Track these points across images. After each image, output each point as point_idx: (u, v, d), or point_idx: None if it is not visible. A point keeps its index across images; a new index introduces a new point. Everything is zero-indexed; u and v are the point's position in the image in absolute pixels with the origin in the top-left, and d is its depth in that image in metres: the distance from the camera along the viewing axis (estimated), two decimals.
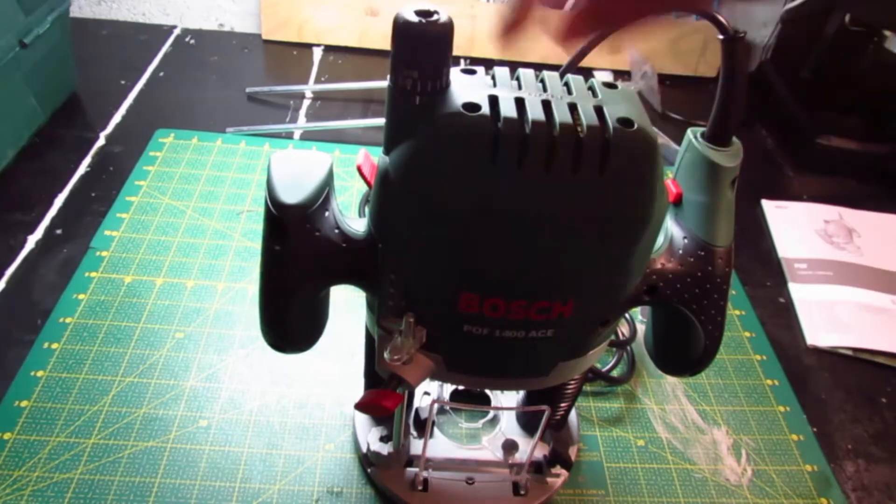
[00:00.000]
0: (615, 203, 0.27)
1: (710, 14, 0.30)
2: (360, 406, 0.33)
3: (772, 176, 0.81)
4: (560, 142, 0.26)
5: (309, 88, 0.83)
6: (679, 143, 0.83)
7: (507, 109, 0.26)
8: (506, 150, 0.26)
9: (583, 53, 0.36)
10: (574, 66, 0.36)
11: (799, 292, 0.65)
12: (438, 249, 0.29)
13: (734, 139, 0.33)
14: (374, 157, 0.32)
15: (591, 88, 0.29)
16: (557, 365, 0.34)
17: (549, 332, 0.31)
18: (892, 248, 0.71)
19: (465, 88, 0.27)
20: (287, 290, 0.33)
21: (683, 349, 0.36)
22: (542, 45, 0.25)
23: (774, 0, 0.91)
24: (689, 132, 0.34)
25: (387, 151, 0.29)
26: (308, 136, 0.76)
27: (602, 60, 0.94)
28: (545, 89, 0.28)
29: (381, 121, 0.30)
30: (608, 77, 0.94)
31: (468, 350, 0.32)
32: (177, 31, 0.92)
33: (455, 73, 0.28)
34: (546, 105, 0.27)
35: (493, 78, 0.29)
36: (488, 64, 0.30)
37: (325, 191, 0.32)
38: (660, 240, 0.35)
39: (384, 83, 0.28)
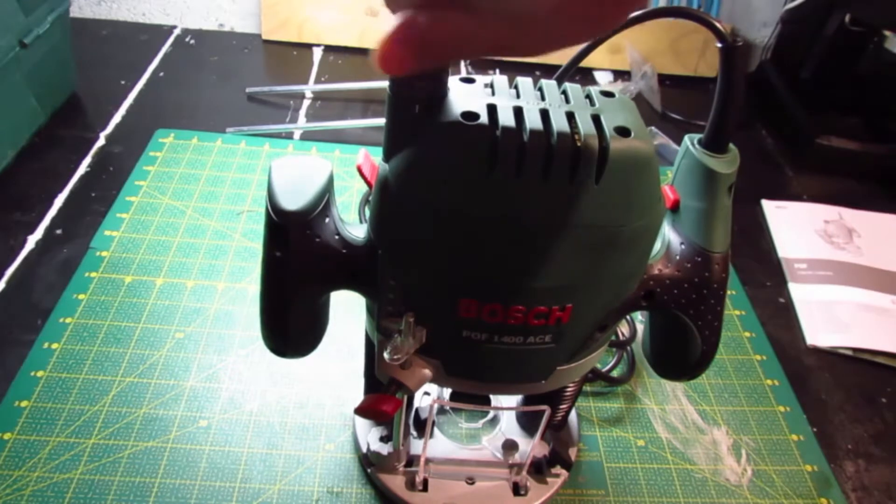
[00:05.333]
0: (612, 211, 0.27)
1: (708, 21, 0.30)
2: (360, 411, 0.34)
3: (772, 176, 0.81)
4: (557, 151, 0.26)
5: (309, 88, 0.83)
6: (678, 143, 0.83)
7: (506, 118, 0.26)
8: (504, 159, 0.26)
9: (578, 59, 0.36)
10: (570, 71, 0.37)
11: (799, 292, 0.65)
12: (437, 256, 0.29)
13: (731, 146, 0.33)
14: (374, 157, 0.32)
15: (589, 97, 0.29)
16: (556, 370, 0.34)
17: (547, 338, 0.31)
18: (892, 248, 0.71)
19: (464, 97, 0.27)
20: (287, 296, 0.33)
21: (681, 354, 0.36)
22: None
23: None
24: (687, 139, 0.34)
25: (386, 159, 0.29)
26: (308, 137, 0.76)
27: (602, 60, 0.94)
28: (543, 98, 0.28)
29: (380, 121, 0.30)
30: (608, 77, 0.94)
31: (467, 355, 0.32)
32: (177, 31, 0.92)
33: (454, 82, 0.28)
34: (544, 114, 0.27)
35: (492, 86, 0.29)
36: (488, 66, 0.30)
37: (325, 197, 0.32)
38: (657, 246, 0.35)
39: (384, 83, 0.28)
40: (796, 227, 0.72)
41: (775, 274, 0.67)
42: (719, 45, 0.30)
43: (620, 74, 0.94)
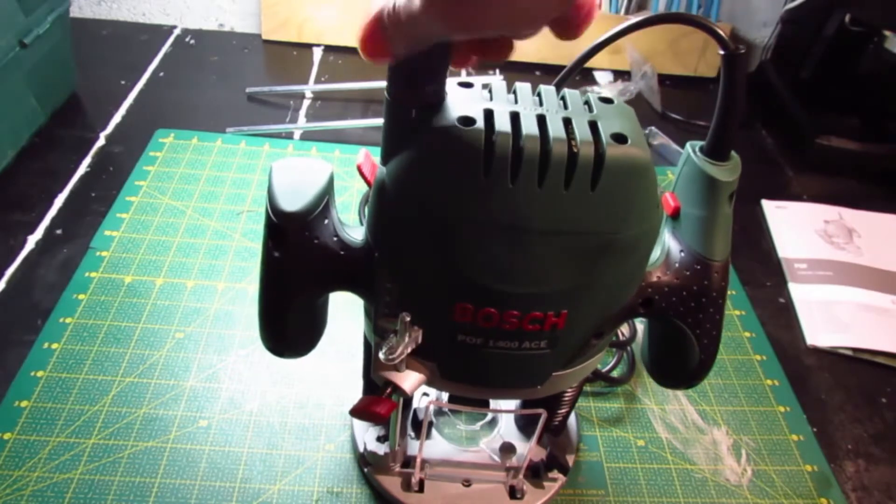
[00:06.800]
0: (608, 217, 0.27)
1: (710, 28, 0.30)
2: (355, 412, 0.34)
3: (772, 176, 0.81)
4: (553, 157, 0.26)
5: (309, 88, 0.83)
6: (678, 142, 0.83)
7: (502, 124, 0.26)
8: (499, 165, 0.26)
9: (579, 63, 0.36)
10: (571, 75, 0.37)
11: (799, 292, 0.65)
12: (433, 260, 0.29)
13: (733, 153, 0.33)
14: (374, 156, 0.32)
15: (587, 103, 0.29)
16: (551, 375, 0.34)
17: (542, 343, 0.31)
18: (892, 248, 0.71)
19: (461, 102, 0.28)
20: (286, 296, 0.33)
21: (679, 362, 0.36)
22: (541, 45, 0.25)
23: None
24: (689, 146, 0.34)
25: (384, 162, 0.29)
26: (308, 137, 0.76)
27: (602, 60, 0.94)
28: (541, 103, 0.28)
29: (380, 121, 0.30)
30: (608, 77, 0.94)
31: (462, 359, 0.33)
32: (177, 31, 0.92)
33: (452, 86, 0.28)
34: (541, 120, 0.27)
35: (490, 91, 0.29)
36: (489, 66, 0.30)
37: (324, 199, 0.32)
38: (656, 253, 0.35)
39: (384, 83, 0.28)
40: (796, 227, 0.72)
41: (775, 274, 0.67)
42: (721, 52, 0.30)
43: (620, 74, 0.94)
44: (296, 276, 0.33)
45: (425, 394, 0.48)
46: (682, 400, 0.54)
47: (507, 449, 0.47)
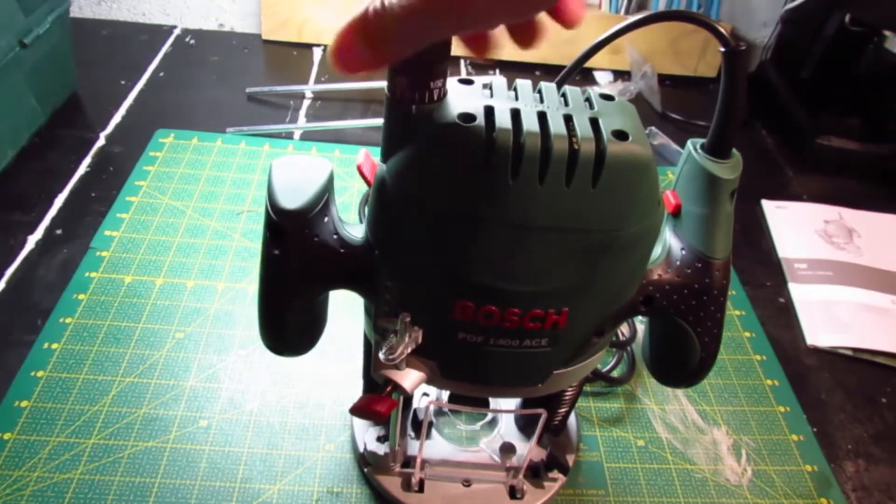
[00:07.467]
0: (609, 215, 0.27)
1: (711, 26, 0.30)
2: (355, 410, 0.34)
3: (772, 176, 0.81)
4: (554, 153, 0.26)
5: (309, 88, 0.83)
6: (678, 142, 0.83)
7: (503, 120, 0.26)
8: (500, 161, 0.26)
9: (581, 62, 0.36)
10: (572, 73, 0.37)
11: (799, 292, 0.65)
12: (433, 258, 0.29)
13: (734, 151, 0.33)
14: (374, 156, 0.32)
15: (588, 100, 0.29)
16: (552, 374, 0.34)
17: (543, 341, 0.31)
18: (892, 248, 0.71)
19: (462, 99, 0.27)
20: (285, 294, 0.33)
21: (680, 361, 0.36)
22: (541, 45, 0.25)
23: None
24: (690, 143, 0.34)
25: (384, 159, 0.29)
26: (308, 137, 0.76)
27: (602, 60, 0.94)
28: (542, 100, 0.28)
29: (380, 121, 0.30)
30: (608, 77, 0.94)
31: (462, 357, 0.32)
32: (177, 31, 0.92)
33: (452, 83, 0.28)
34: (541, 116, 0.27)
35: (490, 88, 0.29)
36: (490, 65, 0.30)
37: (324, 197, 0.32)
38: (657, 250, 0.35)
39: (384, 83, 0.28)
40: (796, 227, 0.72)
41: (775, 274, 0.67)
42: (722, 49, 0.30)
43: (620, 74, 0.94)
44: (295, 275, 0.33)
45: (425, 393, 0.48)
46: (682, 400, 0.54)
47: (507, 449, 0.47)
————————
**WHAT NEEDS TO BE DONE:**
Set every record down verbatim. No pictures belong in the copy.

**EXERCISE OUTPUT:**
Track these points across images. After each image, output each point as point_idx: (u, v, d), or point_idx: None if it is not visible. A point keeps its index across images; a new index introduces a new point. Everything is zero-indexed; u and v are the point's position in the image in absolute pixels with the origin in the top-left, and d is its depth in that image in metres: the distance from the camera along the viewing axis (estimated), two decimals.
[00:00.000]
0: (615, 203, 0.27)
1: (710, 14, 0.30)
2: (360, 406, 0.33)
3: (772, 176, 0.81)
4: (560, 142, 0.26)
5: (309, 88, 0.83)
6: (679, 143, 0.83)
7: (507, 109, 0.26)
8: (506, 150, 0.26)
9: (583, 53, 0.36)
10: (574, 66, 0.36)
11: (799, 292, 0.65)
12: (438, 249, 0.29)
13: (734, 139, 0.33)
14: (374, 157, 0.32)
15: (591, 88, 0.29)
16: (557, 365, 0.34)
17: (549, 332, 0.31)
18: (892, 248, 0.71)
19: (465, 88, 0.27)
20: (287, 290, 0.33)
21: (683, 349, 0.36)
22: (542, 45, 0.25)
23: (774, 0, 0.91)
24: (689, 132, 0.34)
25: (387, 151, 0.29)
26: (308, 136, 0.76)
27: (602, 60, 0.94)
28: (545, 89, 0.28)
29: (381, 121, 0.30)
30: (608, 77, 0.94)
31: (468, 350, 0.32)
32: (177, 31, 0.92)
33: (455, 73, 0.28)
34: (546, 105, 0.27)
35: (493, 78, 0.29)
36: (488, 64, 0.30)
37: (325, 191, 0.32)
38: (660, 240, 0.35)
39: (384, 83, 0.28)
[00:05.333]
0: (612, 211, 0.27)
1: (708, 21, 0.30)
2: (360, 411, 0.34)
3: (772, 176, 0.81)
4: (557, 151, 0.26)
5: (309, 88, 0.83)
6: (678, 143, 0.83)
7: (506, 118, 0.26)
8: (504, 159, 0.26)
9: (578, 59, 0.36)
10: (570, 71, 0.37)
11: (799, 292, 0.65)
12: (437, 256, 0.29)
13: (731, 146, 0.33)
14: (374, 157, 0.32)
15: (589, 97, 0.29)
16: (556, 370, 0.34)
17: (547, 338, 0.31)
18: (892, 248, 0.71)
19: (464, 97, 0.27)
20: (287, 296, 0.33)
21: (681, 354, 0.36)
22: None
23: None
24: (687, 139, 0.34)
25: (386, 159, 0.29)
26: (308, 137, 0.76)
27: (602, 60, 0.94)
28: (543, 98, 0.28)
29: (380, 121, 0.30)
30: (608, 77, 0.94)
31: (467, 355, 0.32)
32: (177, 31, 0.92)
33: (454, 82, 0.28)
34: (544, 114, 0.27)
35: (492, 86, 0.29)
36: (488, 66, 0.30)
37: (325, 197, 0.32)
38: (657, 246, 0.35)
39: (384, 83, 0.28)
40: (796, 227, 0.72)
41: (775, 274, 0.67)
42: (719, 45, 0.30)
43: (620, 74, 0.94)
[00:06.800]
0: (608, 217, 0.27)
1: (710, 28, 0.30)
2: (355, 412, 0.34)
3: (772, 176, 0.81)
4: (553, 157, 0.26)
5: (309, 88, 0.83)
6: (678, 142, 0.83)
7: (502, 124, 0.26)
8: (499, 165, 0.26)
9: (579, 63, 0.36)
10: (571, 75, 0.37)
11: (799, 292, 0.65)
12: (433, 260, 0.29)
13: (733, 153, 0.33)
14: (374, 156, 0.32)
15: (587, 103, 0.29)
16: (551, 375, 0.34)
17: (542, 343, 0.31)
18: (892, 248, 0.71)
19: (461, 102, 0.28)
20: (286, 296, 0.33)
21: (679, 362, 0.36)
22: (541, 45, 0.25)
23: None
24: (689, 146, 0.34)
25: (384, 162, 0.29)
26: (308, 137, 0.76)
27: (602, 60, 0.94)
28: (541, 103, 0.28)
29: (380, 121, 0.30)
30: (608, 77, 0.94)
31: (462, 359, 0.33)
32: (177, 31, 0.92)
33: (452, 86, 0.28)
34: (541, 120, 0.27)
35: (490, 91, 0.29)
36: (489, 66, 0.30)
37: (324, 199, 0.32)
38: (656, 253, 0.35)
39: (384, 83, 0.28)
40: (796, 227, 0.72)
41: (775, 274, 0.67)
42: (721, 52, 0.30)
43: (620, 74, 0.94)
44: (296, 276, 0.33)
45: (425, 394, 0.48)
46: (682, 400, 0.54)
47: (507, 449, 0.47)
[00:07.467]
0: (609, 215, 0.27)
1: (711, 26, 0.30)
2: (355, 410, 0.34)
3: (772, 176, 0.81)
4: (554, 153, 0.26)
5: (309, 88, 0.83)
6: (678, 142, 0.83)
7: (503, 120, 0.26)
8: (500, 161, 0.26)
9: (581, 62, 0.36)
10: (572, 73, 0.37)
11: (799, 292, 0.65)
12: (433, 258, 0.29)
13: (734, 151, 0.33)
14: (374, 156, 0.32)
15: (588, 100, 0.29)
16: (552, 374, 0.34)
17: (543, 341, 0.31)
18: (892, 248, 0.71)
19: (462, 99, 0.27)
20: (285, 294, 0.33)
21: (680, 361, 0.36)
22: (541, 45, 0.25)
23: None
24: (690, 143, 0.34)
25: (384, 159, 0.29)
26: (308, 137, 0.76)
27: (602, 60, 0.94)
28: (542, 100, 0.28)
29: (380, 121, 0.30)
30: (608, 77, 0.94)
31: (462, 357, 0.32)
32: (177, 31, 0.92)
33: (452, 83, 0.28)
34: (541, 116, 0.27)
35: (490, 88, 0.29)
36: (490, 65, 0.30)
37: (324, 197, 0.32)
38: (657, 250, 0.35)
39: (384, 83, 0.28)
40: (796, 227, 0.72)
41: (775, 274, 0.67)
42: (722, 49, 0.30)
43: (620, 74, 0.94)
44: (295, 275, 0.33)
45: (425, 393, 0.48)
46: (682, 400, 0.54)
47: (507, 449, 0.47)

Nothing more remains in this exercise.